The Earth Resources, NERCO and Integra geologists interpreted certain rocks at Florida Mountain to represent volcanic vents from which portions of the rhyolite flows and possibly tuffs were presumably erupted, and which later were important foci of hydrothermal activity, alteration, and mineralization (e.g., Porterfield and Moss, 1988; Mosser, 1992). However, exposures of rock units at Florida Mountain were generally poor prior to the start of mining by Kinross in 1994 as explained by Lindberg (1985), and the criteria used by the above authors to define the vent facies units and to delineate their geometries are not known to the authors. Moreover, most of the drilling at Florida Mountain was done by conventional rotary and RC methods, which can make outcrop-scale rock textural characteristics much more difficult, to impossible, to discern and correctly interpret.1
1. NI 43-101 Technical Report for the DeLamar and Florida Mountain Gold-Silver Project, Owyhee County, Idaho, USA. Dated October 31, 2023.

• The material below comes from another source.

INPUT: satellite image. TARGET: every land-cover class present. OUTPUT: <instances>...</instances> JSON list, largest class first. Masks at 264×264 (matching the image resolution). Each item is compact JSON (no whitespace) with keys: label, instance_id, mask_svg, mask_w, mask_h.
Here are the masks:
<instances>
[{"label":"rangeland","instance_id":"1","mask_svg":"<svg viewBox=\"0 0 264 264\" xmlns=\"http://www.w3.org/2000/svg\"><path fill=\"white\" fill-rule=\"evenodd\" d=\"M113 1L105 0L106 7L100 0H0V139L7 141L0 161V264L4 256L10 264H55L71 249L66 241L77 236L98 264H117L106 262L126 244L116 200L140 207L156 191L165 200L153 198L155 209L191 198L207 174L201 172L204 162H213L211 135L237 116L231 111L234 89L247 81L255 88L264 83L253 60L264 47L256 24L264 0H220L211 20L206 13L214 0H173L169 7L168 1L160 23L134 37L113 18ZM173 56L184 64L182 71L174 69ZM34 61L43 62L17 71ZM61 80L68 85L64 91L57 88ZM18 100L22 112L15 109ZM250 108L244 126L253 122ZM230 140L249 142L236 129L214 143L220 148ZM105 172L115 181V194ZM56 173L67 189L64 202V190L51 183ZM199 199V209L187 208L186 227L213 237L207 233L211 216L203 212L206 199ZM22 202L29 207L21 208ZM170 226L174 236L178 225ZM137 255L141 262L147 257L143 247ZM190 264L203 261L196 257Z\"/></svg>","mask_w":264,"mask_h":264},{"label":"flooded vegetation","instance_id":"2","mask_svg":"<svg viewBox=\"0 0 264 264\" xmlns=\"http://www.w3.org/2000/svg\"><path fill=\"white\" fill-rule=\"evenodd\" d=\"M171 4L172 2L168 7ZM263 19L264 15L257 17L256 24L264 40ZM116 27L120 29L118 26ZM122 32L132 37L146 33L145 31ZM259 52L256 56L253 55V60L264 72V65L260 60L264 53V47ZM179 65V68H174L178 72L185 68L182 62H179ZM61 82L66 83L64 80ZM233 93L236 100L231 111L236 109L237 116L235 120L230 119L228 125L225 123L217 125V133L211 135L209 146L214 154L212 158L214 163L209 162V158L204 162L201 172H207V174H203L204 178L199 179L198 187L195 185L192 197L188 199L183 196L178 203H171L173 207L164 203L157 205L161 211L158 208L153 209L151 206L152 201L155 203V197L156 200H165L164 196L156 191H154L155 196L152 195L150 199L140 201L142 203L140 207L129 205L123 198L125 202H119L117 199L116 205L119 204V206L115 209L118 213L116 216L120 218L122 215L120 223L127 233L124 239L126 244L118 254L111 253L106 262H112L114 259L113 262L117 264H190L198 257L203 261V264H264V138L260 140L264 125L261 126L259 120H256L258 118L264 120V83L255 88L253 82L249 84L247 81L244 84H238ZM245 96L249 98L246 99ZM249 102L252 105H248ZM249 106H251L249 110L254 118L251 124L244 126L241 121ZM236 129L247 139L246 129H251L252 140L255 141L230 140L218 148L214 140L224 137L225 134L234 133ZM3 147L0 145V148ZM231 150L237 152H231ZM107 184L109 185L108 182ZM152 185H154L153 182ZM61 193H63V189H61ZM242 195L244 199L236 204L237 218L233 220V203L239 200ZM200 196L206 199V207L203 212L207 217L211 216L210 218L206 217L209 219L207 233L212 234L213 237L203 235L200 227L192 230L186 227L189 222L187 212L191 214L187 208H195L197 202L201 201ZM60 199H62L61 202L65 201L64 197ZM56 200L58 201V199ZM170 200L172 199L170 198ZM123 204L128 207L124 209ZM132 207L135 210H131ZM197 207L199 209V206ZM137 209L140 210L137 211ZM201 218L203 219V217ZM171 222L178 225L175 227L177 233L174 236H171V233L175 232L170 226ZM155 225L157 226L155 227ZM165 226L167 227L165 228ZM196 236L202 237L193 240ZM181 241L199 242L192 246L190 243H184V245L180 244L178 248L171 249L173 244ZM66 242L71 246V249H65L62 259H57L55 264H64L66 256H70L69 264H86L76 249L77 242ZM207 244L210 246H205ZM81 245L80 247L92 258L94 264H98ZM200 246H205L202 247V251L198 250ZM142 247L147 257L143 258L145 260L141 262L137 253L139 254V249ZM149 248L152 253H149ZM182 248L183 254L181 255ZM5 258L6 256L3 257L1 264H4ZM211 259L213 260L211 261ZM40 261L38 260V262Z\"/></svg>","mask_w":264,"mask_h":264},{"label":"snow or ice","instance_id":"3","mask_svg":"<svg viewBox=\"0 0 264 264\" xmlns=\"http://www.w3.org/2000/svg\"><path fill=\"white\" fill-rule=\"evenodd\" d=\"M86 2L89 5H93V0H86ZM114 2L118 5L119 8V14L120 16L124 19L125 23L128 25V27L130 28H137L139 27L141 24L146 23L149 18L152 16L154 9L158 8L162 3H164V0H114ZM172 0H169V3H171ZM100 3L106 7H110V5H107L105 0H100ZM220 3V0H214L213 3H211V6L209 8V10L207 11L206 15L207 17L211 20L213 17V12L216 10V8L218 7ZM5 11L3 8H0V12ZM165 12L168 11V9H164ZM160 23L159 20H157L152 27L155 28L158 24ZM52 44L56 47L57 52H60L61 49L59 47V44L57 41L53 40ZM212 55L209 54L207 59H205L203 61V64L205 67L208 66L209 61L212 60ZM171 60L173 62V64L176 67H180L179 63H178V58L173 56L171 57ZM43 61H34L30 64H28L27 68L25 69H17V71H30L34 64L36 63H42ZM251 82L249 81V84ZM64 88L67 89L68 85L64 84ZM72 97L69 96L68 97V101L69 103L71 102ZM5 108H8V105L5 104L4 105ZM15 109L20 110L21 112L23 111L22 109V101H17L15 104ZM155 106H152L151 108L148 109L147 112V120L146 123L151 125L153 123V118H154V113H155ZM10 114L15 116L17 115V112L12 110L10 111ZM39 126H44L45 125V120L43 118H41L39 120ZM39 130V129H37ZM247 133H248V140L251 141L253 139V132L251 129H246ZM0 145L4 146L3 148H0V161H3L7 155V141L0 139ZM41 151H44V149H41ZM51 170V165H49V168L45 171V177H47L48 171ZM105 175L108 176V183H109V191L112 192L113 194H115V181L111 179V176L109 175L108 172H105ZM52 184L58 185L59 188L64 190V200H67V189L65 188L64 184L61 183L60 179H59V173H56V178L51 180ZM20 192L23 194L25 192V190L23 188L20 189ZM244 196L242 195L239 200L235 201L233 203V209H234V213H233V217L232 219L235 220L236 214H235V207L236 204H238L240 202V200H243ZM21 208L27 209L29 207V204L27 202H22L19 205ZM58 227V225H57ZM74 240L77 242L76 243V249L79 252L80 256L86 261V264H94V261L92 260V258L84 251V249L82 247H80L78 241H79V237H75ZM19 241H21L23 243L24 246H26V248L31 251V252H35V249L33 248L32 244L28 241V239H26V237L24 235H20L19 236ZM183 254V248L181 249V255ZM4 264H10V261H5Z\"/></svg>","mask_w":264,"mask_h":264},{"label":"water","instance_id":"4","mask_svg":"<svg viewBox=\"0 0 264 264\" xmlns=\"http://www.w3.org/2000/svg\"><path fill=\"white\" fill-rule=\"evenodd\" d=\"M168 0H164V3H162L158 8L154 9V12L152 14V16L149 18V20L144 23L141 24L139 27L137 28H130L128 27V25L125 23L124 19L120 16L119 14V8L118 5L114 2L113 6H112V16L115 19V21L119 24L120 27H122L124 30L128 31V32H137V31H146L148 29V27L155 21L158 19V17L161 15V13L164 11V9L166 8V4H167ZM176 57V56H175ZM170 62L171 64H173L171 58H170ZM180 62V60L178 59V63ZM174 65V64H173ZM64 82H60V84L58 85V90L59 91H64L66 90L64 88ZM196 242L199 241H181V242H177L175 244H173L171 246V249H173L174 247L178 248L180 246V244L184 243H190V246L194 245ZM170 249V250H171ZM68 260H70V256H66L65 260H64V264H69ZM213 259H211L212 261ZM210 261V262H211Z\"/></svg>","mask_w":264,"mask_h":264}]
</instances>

Kinross commenced production at Florida Mountain in 1994, while continuing operations at the DeLamar mine, moving Florida Mountain ore to the DeLamar mill via an 8.4-kilometer (5.2 mile) haul road. Material was excavated from three open pits on the west side of the crest of Florida Mountain from 1994 through 1998. These were named the Stone Cabin, Tip Top, and Black Jack pits. The Florida Mountain operation was formally referred to as the Stone Cabin mine in permitting and other documents. Gierzycki (2004b) estimated that 124,500 ounces of gold and 2.6 million ounces of silver were produced from the Stone Cabin mine in 1994 through the end of mining in 1998, based on an examination of files and company reports at the DeLamar mine.1
1. NI 43-101 Technical Report for the DeLamar and Florida Mountain Gold-Silver Project, Owyhee County, Idaho, USA. Dated October 31, 2023.